In the listing below, copy word for word the lines from the one containing "island: Honshu" up to and including the one containing "elevation (m): 3810".

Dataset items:
::::::::::
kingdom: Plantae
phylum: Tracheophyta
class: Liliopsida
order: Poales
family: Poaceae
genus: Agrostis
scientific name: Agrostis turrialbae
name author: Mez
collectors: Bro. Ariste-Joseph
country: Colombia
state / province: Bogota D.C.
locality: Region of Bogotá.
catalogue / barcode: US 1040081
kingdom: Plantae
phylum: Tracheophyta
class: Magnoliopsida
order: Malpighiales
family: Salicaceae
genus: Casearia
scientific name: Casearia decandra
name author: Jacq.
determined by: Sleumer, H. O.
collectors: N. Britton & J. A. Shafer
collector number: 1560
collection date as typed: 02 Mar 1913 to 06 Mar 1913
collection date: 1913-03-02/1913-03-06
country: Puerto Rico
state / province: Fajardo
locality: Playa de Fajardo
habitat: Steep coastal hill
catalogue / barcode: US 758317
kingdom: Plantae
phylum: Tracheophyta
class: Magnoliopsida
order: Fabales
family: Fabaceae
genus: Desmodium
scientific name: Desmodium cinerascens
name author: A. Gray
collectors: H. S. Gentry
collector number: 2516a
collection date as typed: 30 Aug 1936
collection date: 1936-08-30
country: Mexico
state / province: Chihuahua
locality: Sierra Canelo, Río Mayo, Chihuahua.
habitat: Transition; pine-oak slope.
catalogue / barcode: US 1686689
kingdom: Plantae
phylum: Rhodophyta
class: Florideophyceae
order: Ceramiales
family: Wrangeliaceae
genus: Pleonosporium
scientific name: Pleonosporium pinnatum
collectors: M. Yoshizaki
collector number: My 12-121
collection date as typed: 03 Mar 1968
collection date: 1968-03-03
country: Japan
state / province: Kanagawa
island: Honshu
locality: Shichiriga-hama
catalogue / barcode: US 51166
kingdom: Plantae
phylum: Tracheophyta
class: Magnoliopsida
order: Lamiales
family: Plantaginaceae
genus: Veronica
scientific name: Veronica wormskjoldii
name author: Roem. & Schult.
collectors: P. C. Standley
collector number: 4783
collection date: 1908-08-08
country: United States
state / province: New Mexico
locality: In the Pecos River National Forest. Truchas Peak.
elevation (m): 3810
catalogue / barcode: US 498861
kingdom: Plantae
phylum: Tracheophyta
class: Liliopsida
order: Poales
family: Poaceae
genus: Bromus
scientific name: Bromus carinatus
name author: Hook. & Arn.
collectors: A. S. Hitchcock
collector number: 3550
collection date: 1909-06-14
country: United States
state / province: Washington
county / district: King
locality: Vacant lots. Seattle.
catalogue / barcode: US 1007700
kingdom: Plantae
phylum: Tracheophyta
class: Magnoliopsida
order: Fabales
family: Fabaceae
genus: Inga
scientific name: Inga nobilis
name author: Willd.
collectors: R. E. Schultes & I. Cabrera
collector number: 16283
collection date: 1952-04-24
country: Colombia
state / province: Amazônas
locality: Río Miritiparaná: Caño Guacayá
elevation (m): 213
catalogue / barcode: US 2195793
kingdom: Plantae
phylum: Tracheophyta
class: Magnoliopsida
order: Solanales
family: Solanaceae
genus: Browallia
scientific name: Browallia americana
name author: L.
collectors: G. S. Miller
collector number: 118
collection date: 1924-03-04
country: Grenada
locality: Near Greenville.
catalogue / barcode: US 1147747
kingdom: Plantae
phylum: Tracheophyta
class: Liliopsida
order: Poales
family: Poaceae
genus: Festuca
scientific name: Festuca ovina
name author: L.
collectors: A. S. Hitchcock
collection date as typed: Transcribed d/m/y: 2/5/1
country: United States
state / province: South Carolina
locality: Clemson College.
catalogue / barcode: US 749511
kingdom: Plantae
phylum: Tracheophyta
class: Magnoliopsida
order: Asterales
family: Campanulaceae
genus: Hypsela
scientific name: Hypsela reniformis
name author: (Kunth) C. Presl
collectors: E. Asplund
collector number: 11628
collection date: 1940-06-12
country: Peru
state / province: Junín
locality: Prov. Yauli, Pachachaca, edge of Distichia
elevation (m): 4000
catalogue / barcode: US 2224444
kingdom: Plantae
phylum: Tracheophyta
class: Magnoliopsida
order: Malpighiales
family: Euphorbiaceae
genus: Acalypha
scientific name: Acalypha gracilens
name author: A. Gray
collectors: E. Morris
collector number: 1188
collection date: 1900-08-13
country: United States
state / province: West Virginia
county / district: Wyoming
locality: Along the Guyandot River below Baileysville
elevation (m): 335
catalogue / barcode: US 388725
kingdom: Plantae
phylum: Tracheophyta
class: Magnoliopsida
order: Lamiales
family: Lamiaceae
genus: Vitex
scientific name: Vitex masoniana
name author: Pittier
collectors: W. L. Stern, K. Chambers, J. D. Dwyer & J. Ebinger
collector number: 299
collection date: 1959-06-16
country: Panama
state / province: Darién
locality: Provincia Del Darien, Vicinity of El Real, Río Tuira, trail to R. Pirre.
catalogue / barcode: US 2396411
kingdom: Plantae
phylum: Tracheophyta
::::::::::
### ANSWER TO THE EXERCISE
island: Honshu
locality: Shichiriga-hama
catalogue / barcode: US 51166
kingdom: Plantae
phylum: Tracheophyta
class: Magnoliopsida
order: Lamiales
family: Plantaginaceae
genus: Veronica
scientific name: Veronica wormskjoldii
name author: Roem. & Schult.
collectors: P. C. Standley
collector number: 4783
collection date: 1908-08-08
country: United States
state / province: New Mexico
locality: In the Pecos River National Forest. Truchas Peak.
elevation (m): 3810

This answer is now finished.